Erflaters van onze beschaving deel 5: Vroeg-moderne tijd
De zeventiende eeuw was onze Gouden Eeuw, de eeuw van de trotse Republiek der Zeven Verenigde Nederlanden, van opkomend burgerdom en van handel als bron en voedingsbodem van welvaart en cultuur. Maar tegelijk was het ook de Grand Siècle, de eeuw van de Zonnekoning, Lodewijk XIV, met de schaamteloos-uitbundige absolute monarchie als motor van een bloeiende cultuur en literatuur. Het was ook een eeuw van, vaak extreem bloedige, conflicten. Conflicten tussen landen en landjes, en tussen het oude en het nieuwe christendom. De Reformatie zette zich krachtig door; er ontstonden vele stromingen, én zijstromingen. Het gespierde antwoord van de oude kerk hierop was de Contrareformatie, de katholieke tegenbeweging die zich energiek liet gelden, ook in de kunst: overmaat, weelde, drama, krullen en rondingen versus de ‘kale’ beginselen van het protestantisme.
In de zeventiende eeuw kwam ook het denken duchtig in beweging: het denken over het denken, over hoe kennis tot stand komt, over God, over de wereld, over natuurverschijnselen, over de ideale staatsinrichting, over het recht, de basis van wetten en zo verder.
In dit cursusonderdeel van de Erflaters zal de 17e eeuw belicht worden aan de hand van grote namen: onze ruimdenkende en scherpzinnige landgenoot Hugo de Groot en Lodewijk de XIV, het ‘image vivante de Dieu’. En dan Bernini met zijn exuberant-dynamische beelden en de meester-schilders van het licht – én van het donker: Caravaggio en Rembrandt.
In de 17e eeuw is de imitatio van de klassieken nog in volle zomerbloei: in het literatuurdeel van deze cursus zal dit geïllustreerd worden aan de hand van Jean Racine’s tragedie Phèdre en John Milton’s epos Paradise Lost met zijn fascinerende Satan.

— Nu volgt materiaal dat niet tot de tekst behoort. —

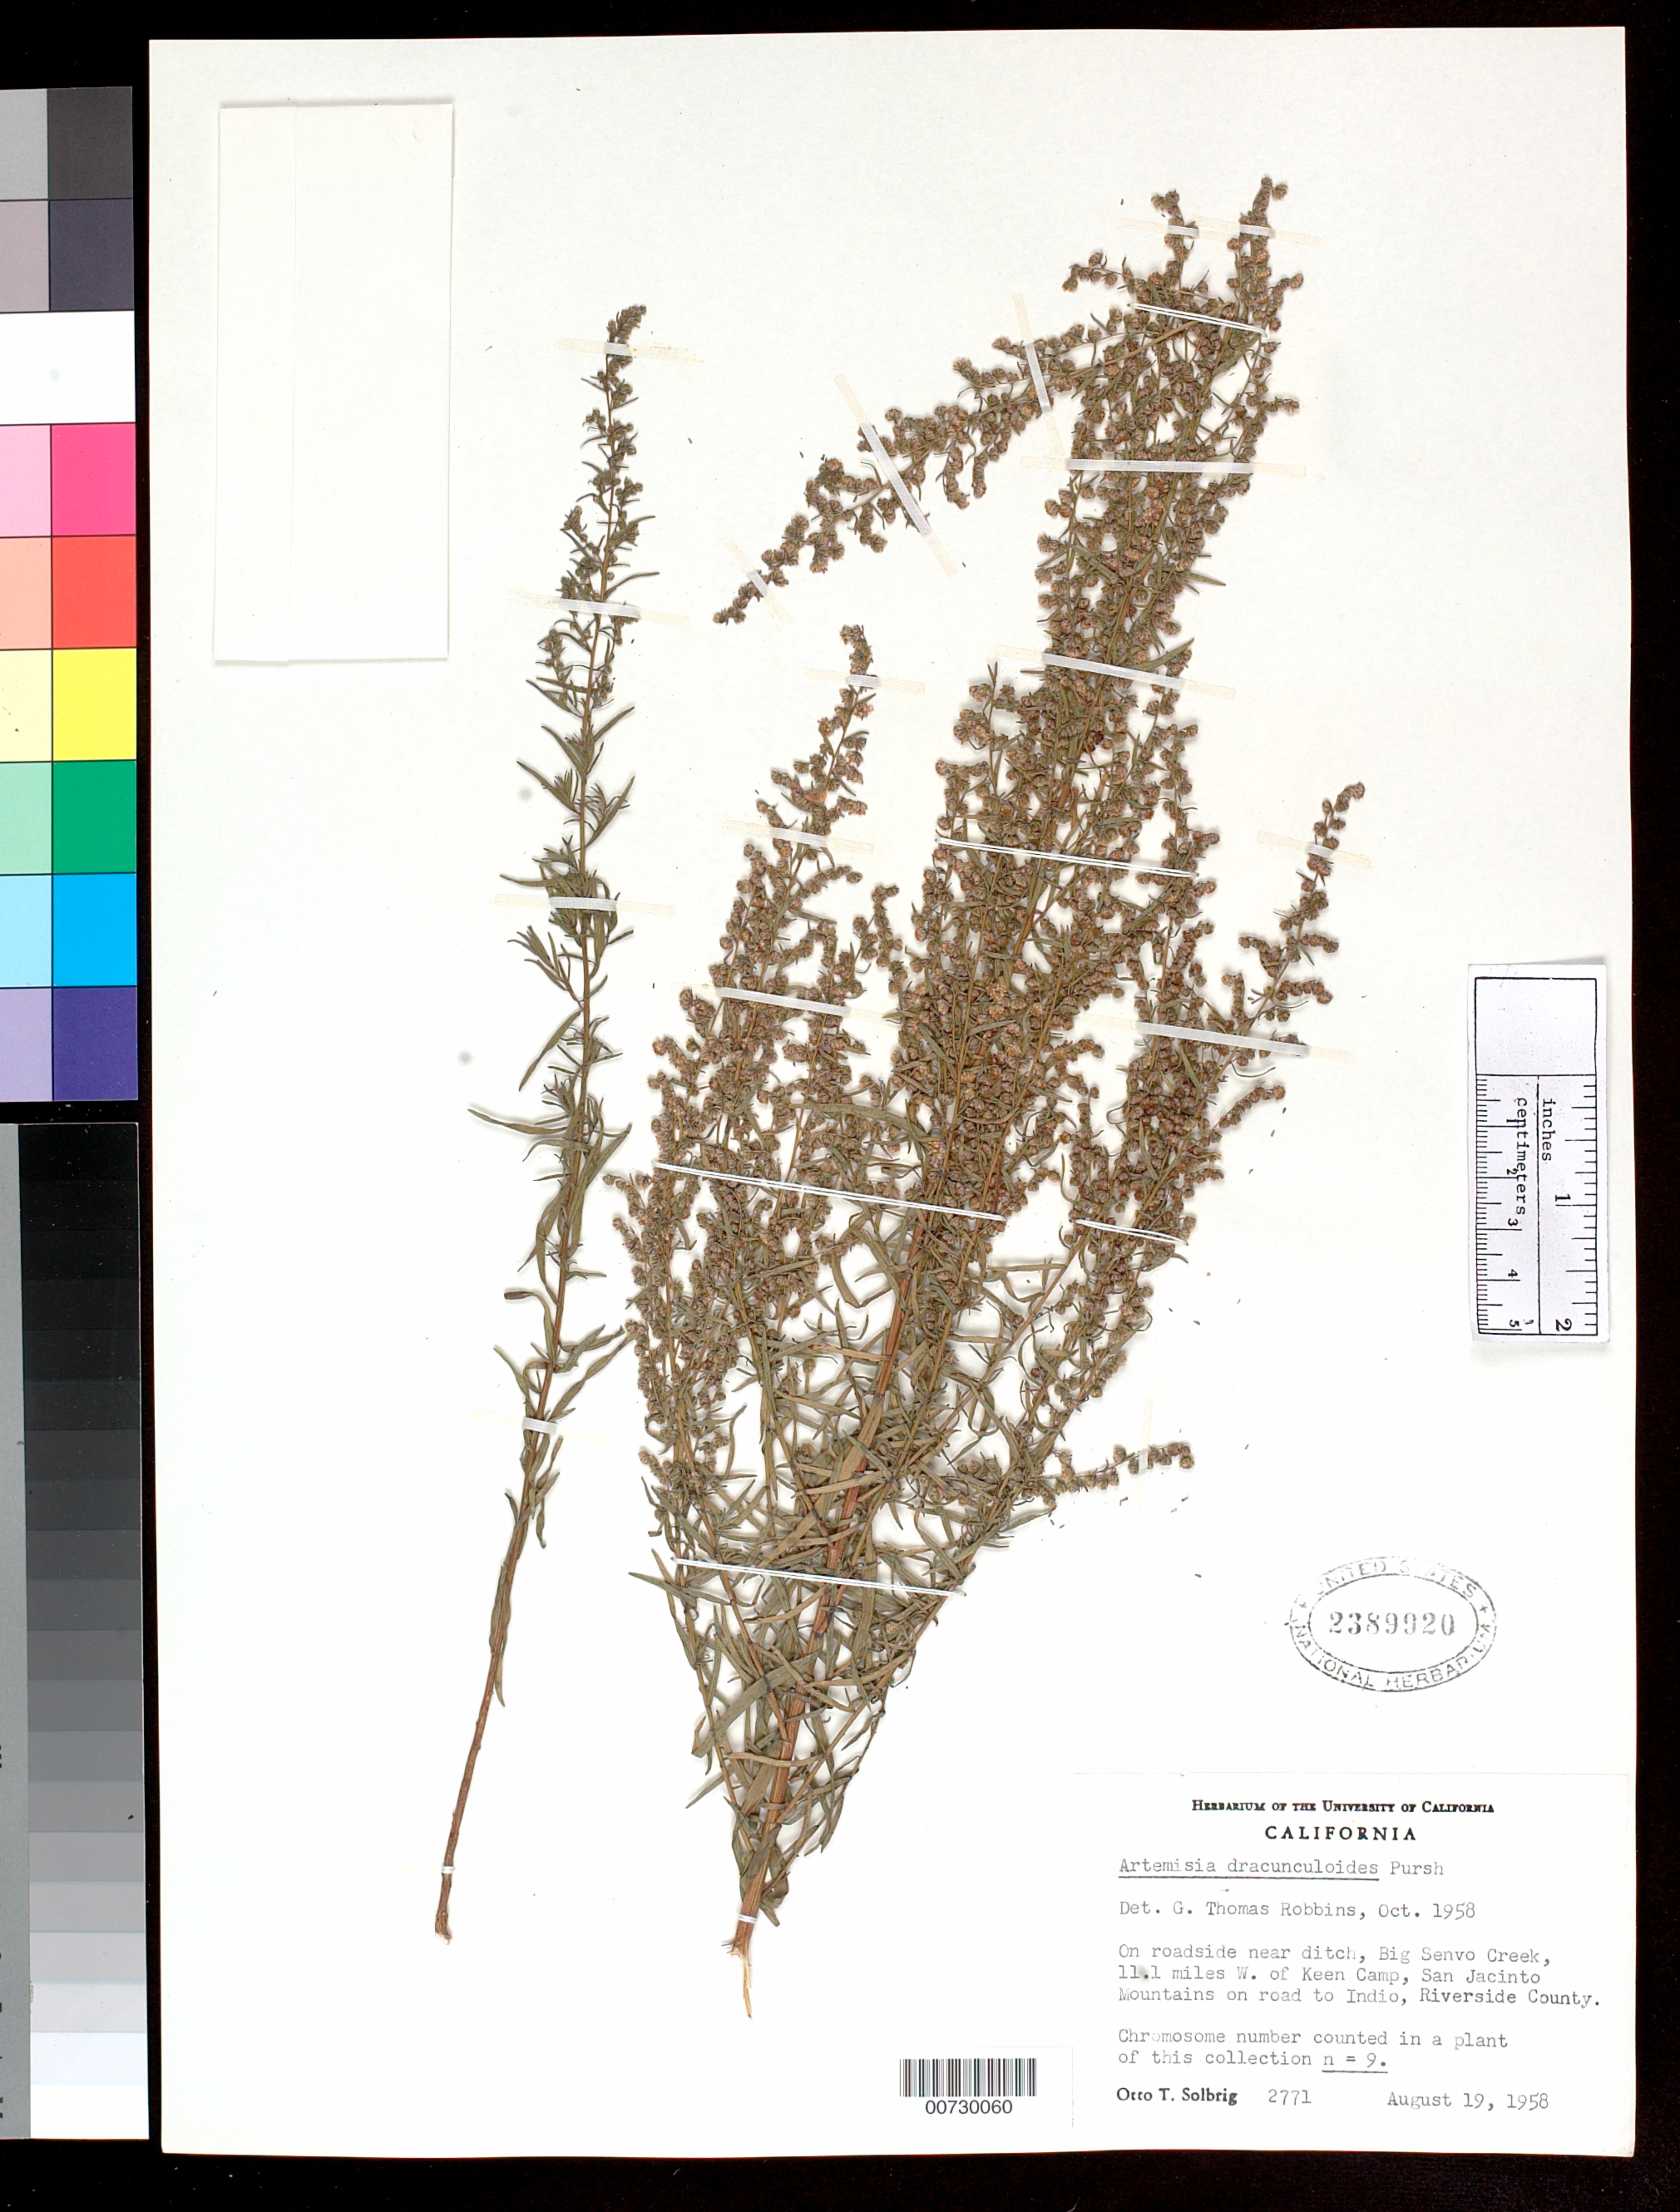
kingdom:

Aan de hand van René Descartes, de man van de radicale twijfel, en John Locke, de radicale verdediger van het empirisme, zal het 17e eeuws wijsgerig domein worden benaderd.
In de muziek ontstond in de 17e eeuw de Secunda Prattica. Dat klinkt heel onschuldig, maar het was een aardverschuiving. Claudio Monteverdi verving de oude praktijk van polyfonie met gelijkwaardige stemmen door een hiërarchisch patroon: één stem krijgt de melodie. De Secunda Prattica past wonderwel bij de eisen van een nieuw genre, de opera. Verder zal in deze cursus de briljante violist-componist Corelli aan de orde komen; hij zou de voetstappen planten waarin Bach en Händel konden volgen.
Deze cursus geeft geen droge synopsis van de 17e eeuw, maar biedt impressies, reikt bouwstenen aan, nodigt u uit om zelf verbanden te leggen.